> _WORK TO BE COMPLETED_
What lines of the data hold the string "cervical"? Pull each one out.

> _EXTRACTED DATA_
○ ○ ○ ○ ○
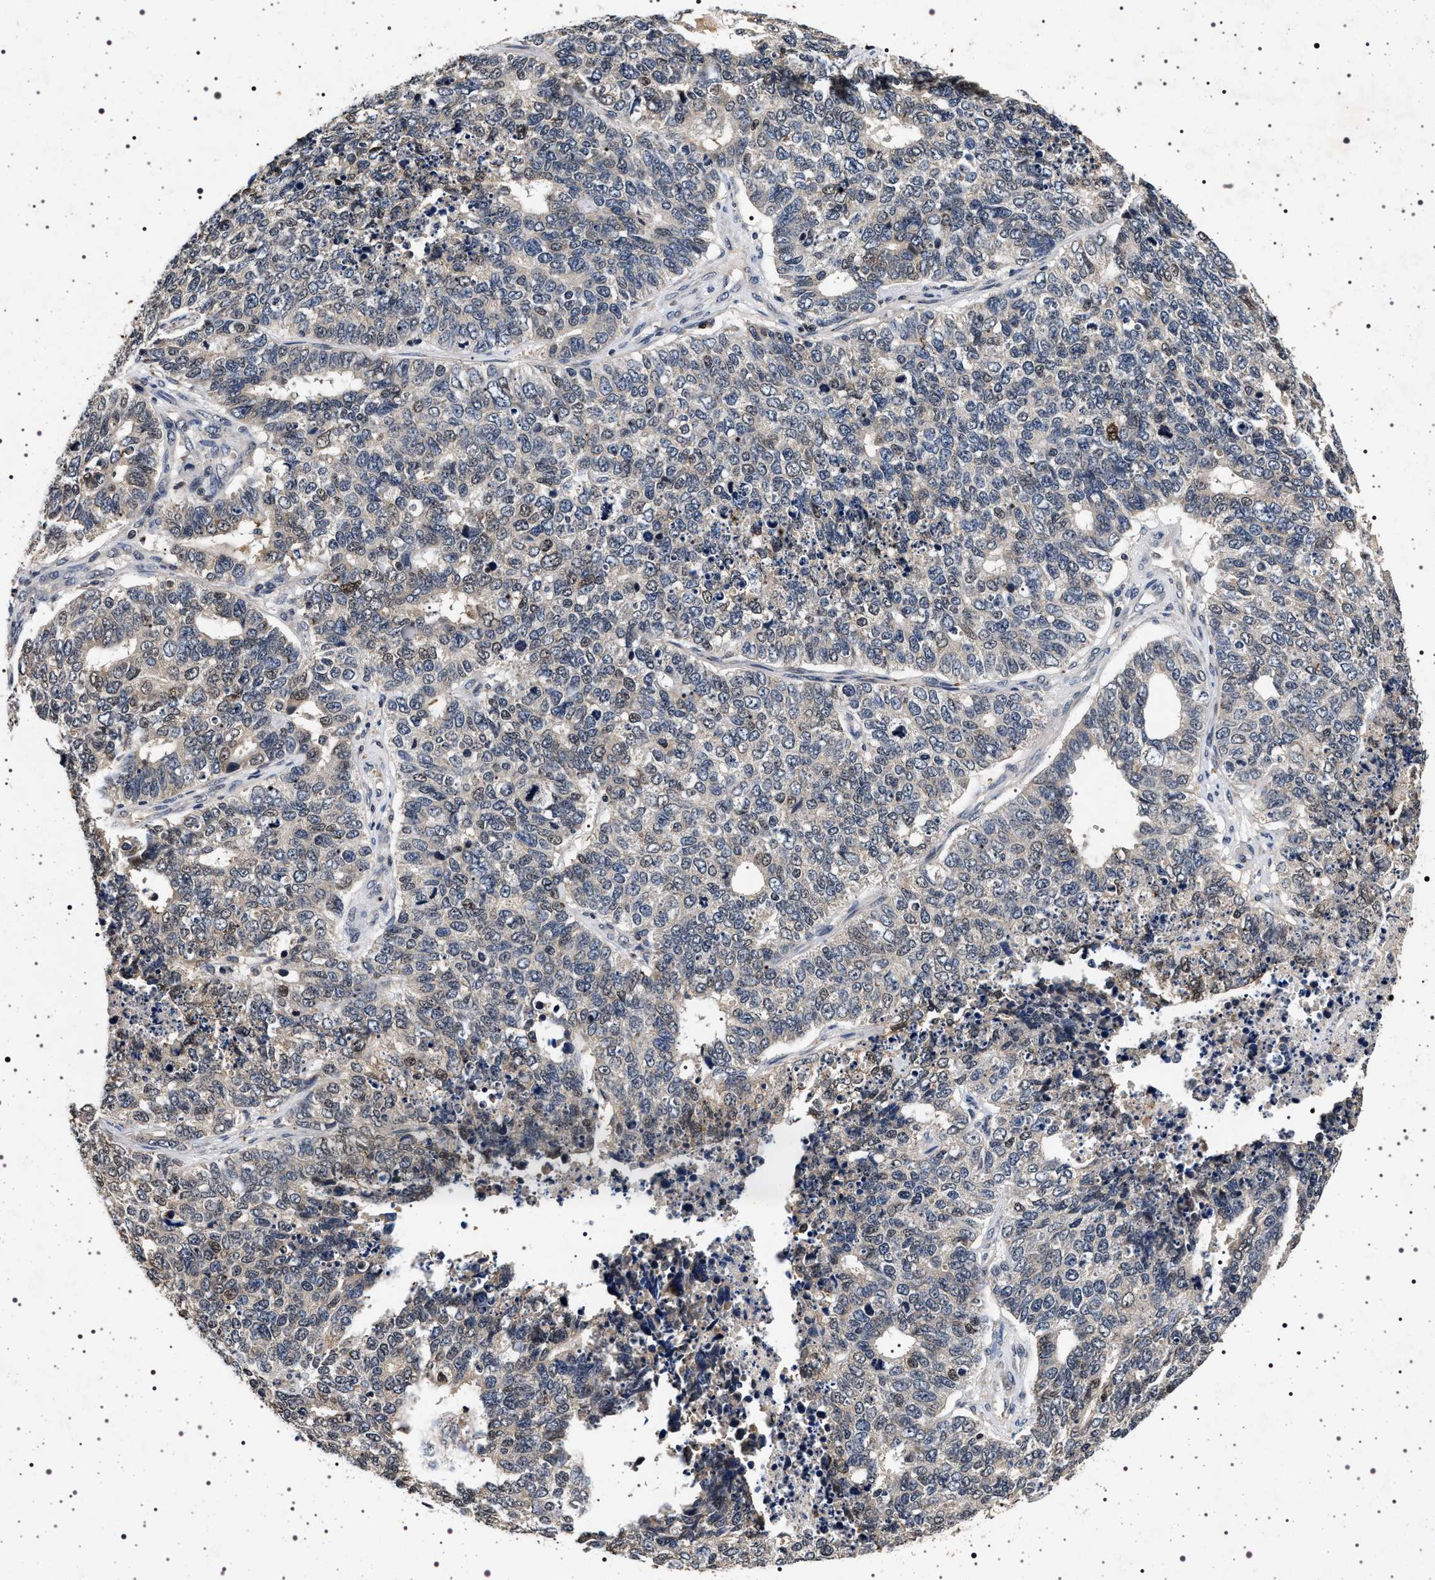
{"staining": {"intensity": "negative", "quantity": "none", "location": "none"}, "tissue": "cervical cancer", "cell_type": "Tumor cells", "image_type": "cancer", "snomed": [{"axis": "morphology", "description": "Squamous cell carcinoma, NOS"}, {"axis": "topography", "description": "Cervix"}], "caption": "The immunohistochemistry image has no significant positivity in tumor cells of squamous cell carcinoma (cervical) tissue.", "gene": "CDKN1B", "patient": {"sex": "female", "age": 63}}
○ ○ ○ ○ ○
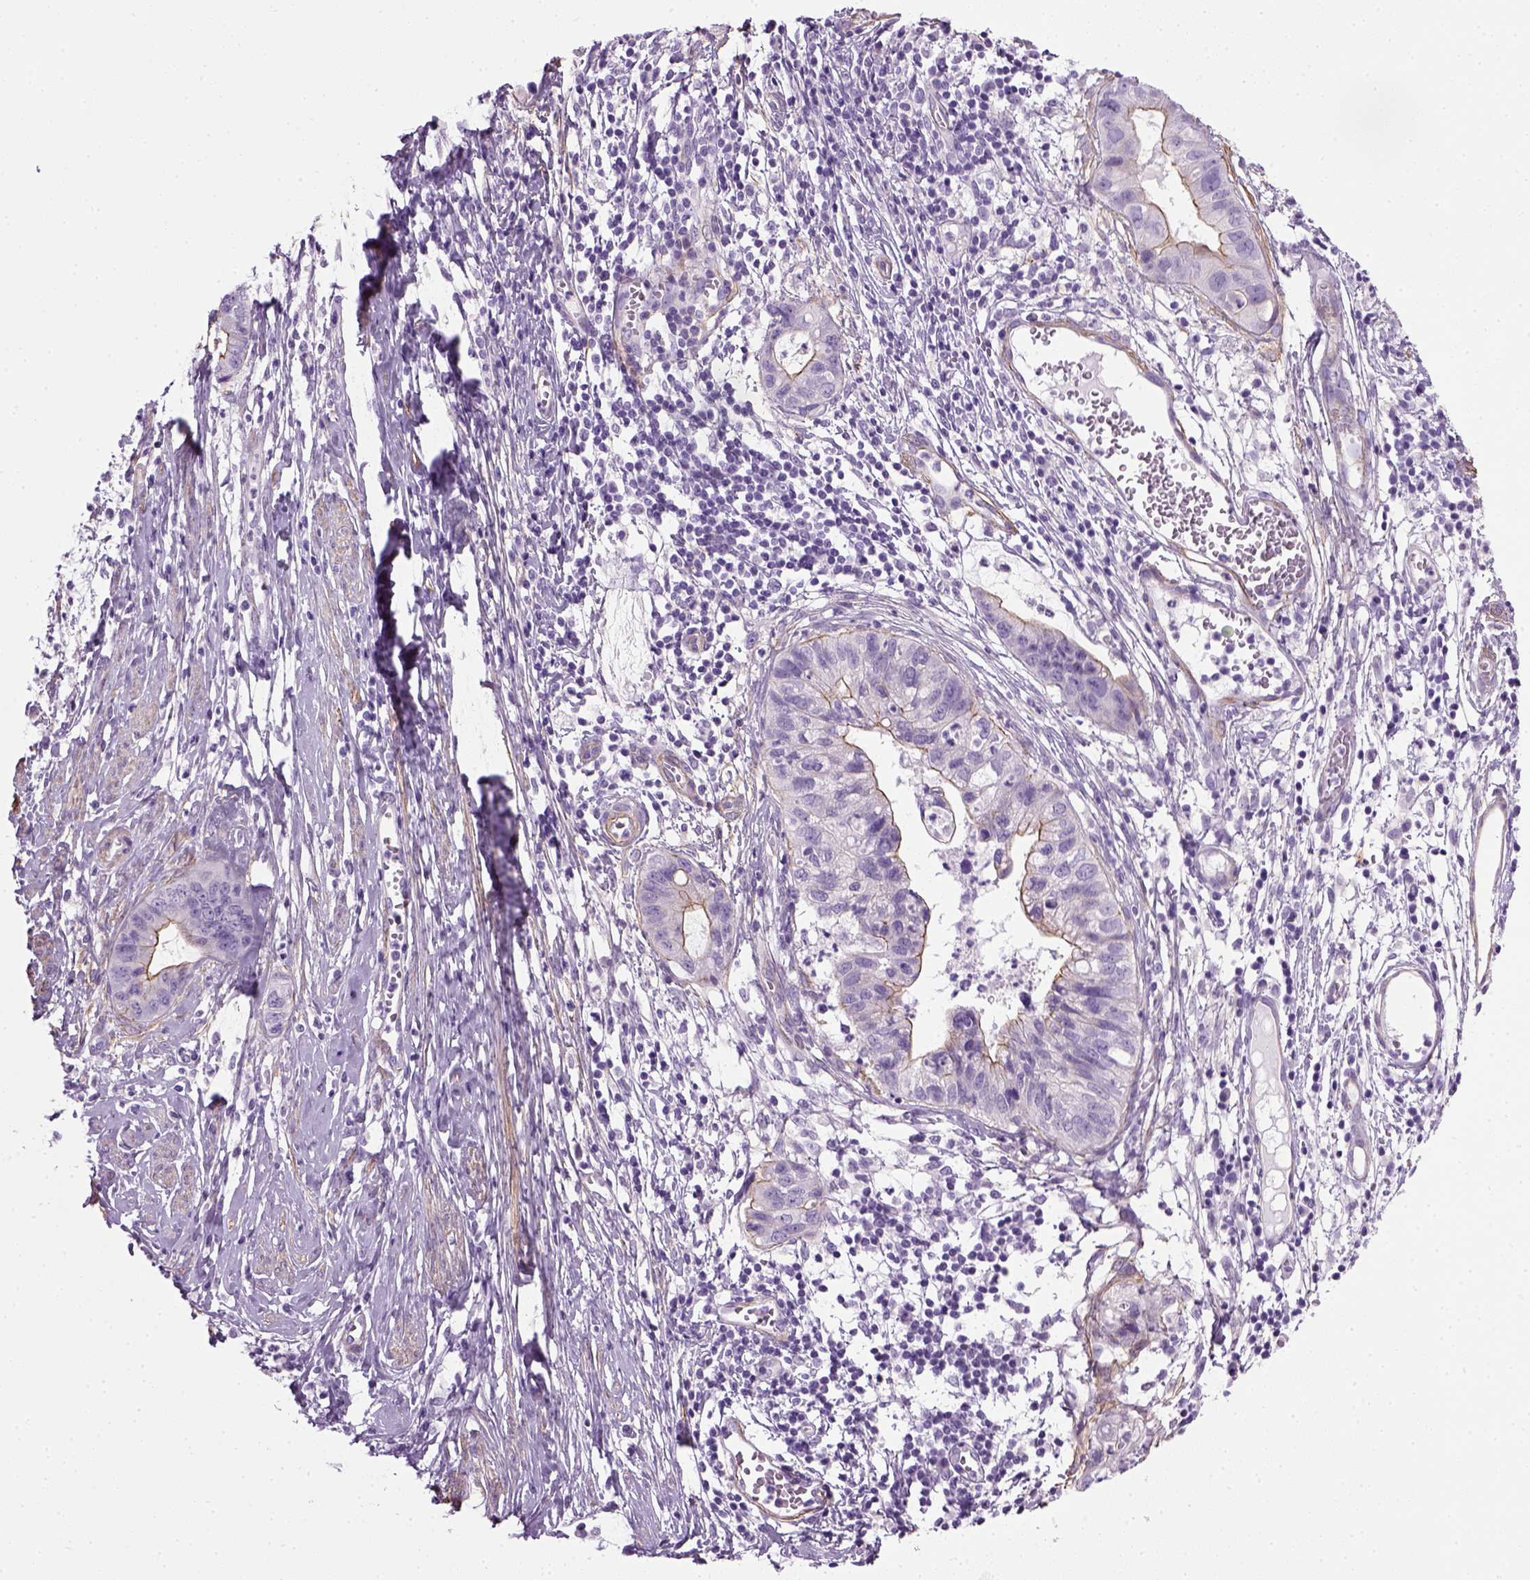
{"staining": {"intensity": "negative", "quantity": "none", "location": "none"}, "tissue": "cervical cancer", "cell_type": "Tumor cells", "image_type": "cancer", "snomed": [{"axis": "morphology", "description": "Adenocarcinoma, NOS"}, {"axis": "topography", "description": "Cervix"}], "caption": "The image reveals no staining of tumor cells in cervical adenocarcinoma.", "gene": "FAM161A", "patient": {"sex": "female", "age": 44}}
○ ○ ○ ○ ○
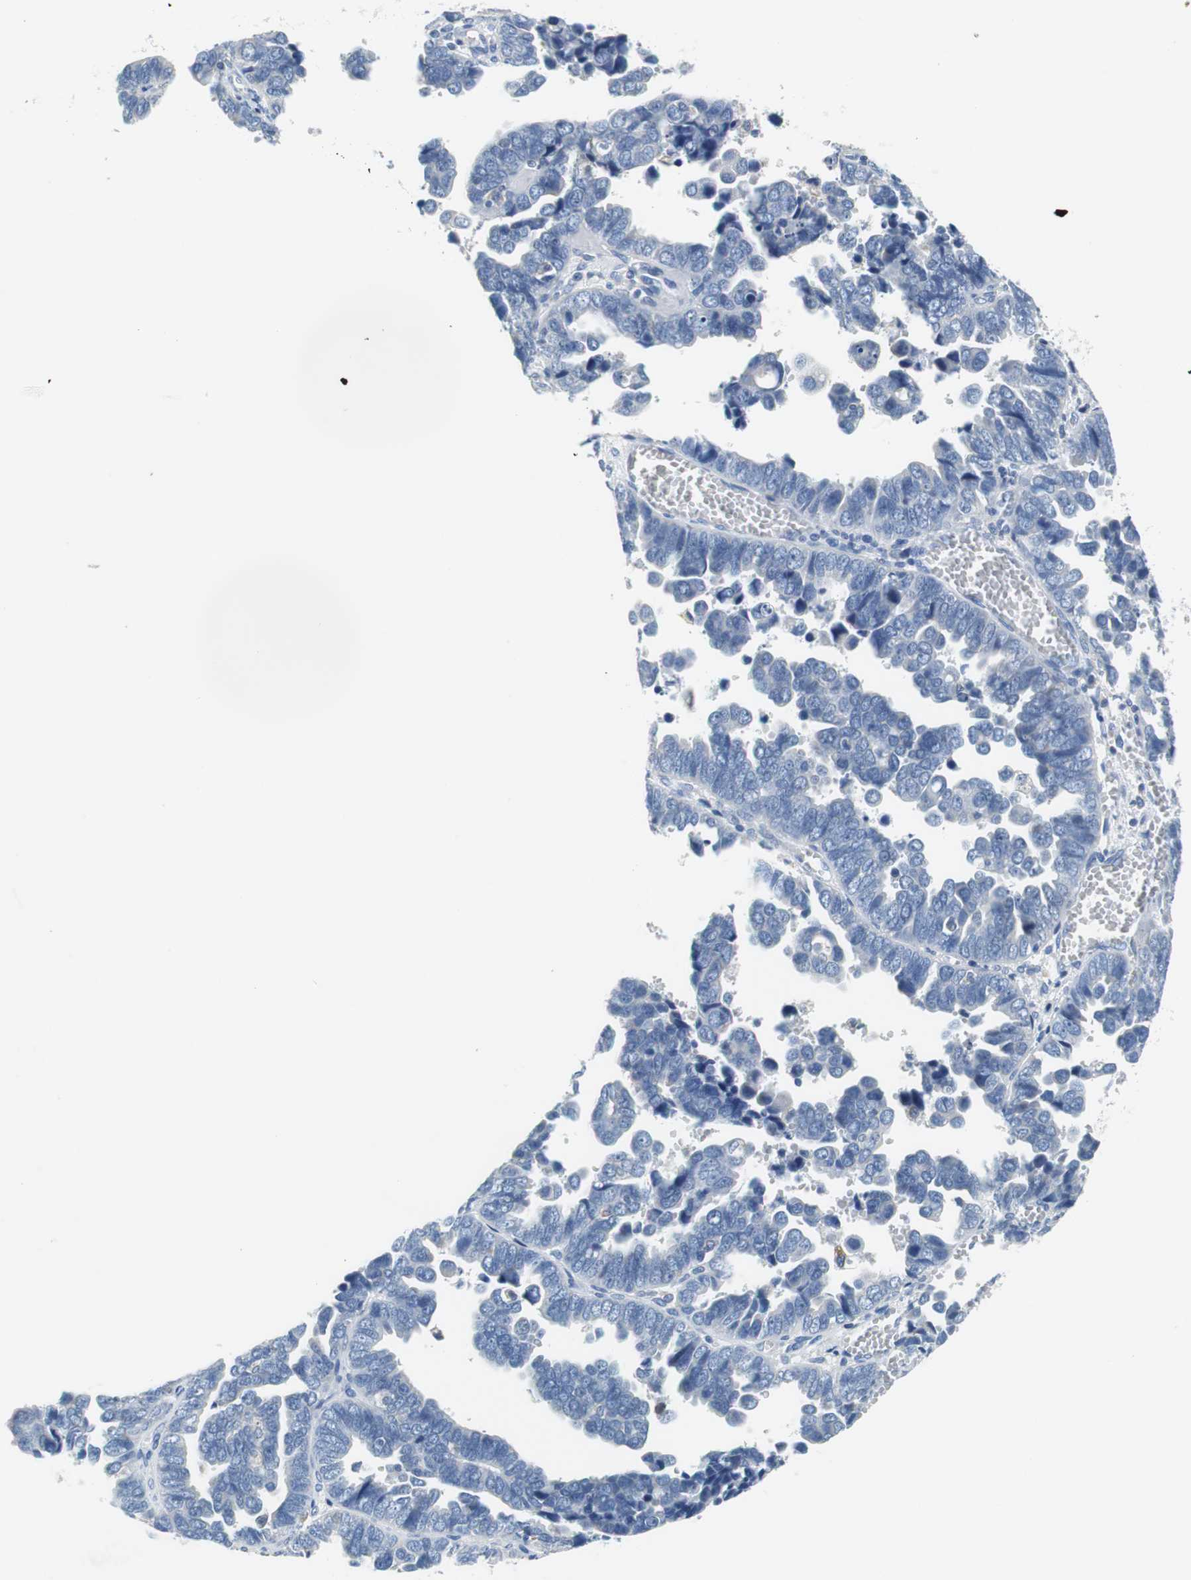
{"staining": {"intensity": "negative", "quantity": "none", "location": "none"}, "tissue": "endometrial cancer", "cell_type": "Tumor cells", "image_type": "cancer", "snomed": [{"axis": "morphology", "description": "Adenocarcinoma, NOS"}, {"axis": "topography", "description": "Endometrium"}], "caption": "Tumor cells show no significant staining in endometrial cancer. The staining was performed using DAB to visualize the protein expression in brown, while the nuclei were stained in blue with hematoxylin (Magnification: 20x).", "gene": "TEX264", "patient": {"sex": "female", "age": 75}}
○ ○ ○ ○ ○
> _RESPONSE FOR THIS EXERCISE_
{"staining": {"intensity": "negative", "quantity": "none", "location": "none"}, "tissue": "cervical cancer", "cell_type": "Tumor cells", "image_type": "cancer", "snomed": [{"axis": "morphology", "description": "Squamous cell carcinoma, NOS"}, {"axis": "topography", "description": "Cervix"}], "caption": "The immunohistochemistry image has no significant positivity in tumor cells of squamous cell carcinoma (cervical) tissue.", "gene": "CDKN1B", "patient": {"sex": "female", "age": 63}}
{"staining": {"intensity": "negative", "quantity": "none", "location": "none"}, "tissue": "cervical cancer", "cell_type": "Tumor cells", "image_type": "cancer", "snomed": [{"axis": "morphology", "description": "Adenocarcinoma, NOS"}, {"axis": "topography", "description": "Cervix"}], "caption": "The image reveals no staining of tumor cells in cervical adenocarcinoma.", "gene": "FAM161A", "patient": {"sex": "female", "age": 44}}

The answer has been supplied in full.